* _Work request_
Everything in the listing should be transcribed exactly, apart from the pictures.

* _Supplied material_
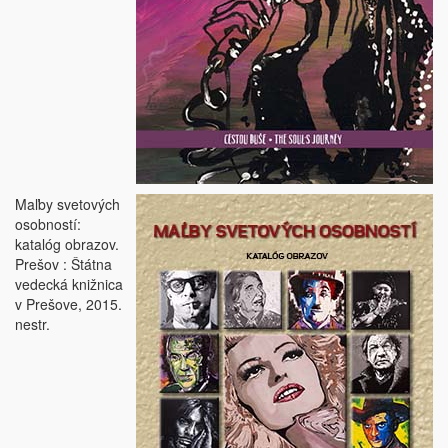
Maľby svetových
osobností:
katalóg obrazov.
Prešov : Štátna
vedecká knižnica
v Prešove, 2015.
nestr.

* _Written response_
Maľby svetových
osobností:
katalóg obrazov.
Prešov : Štátna
vedecká knižnica
v Prešove, 2015.
nestr.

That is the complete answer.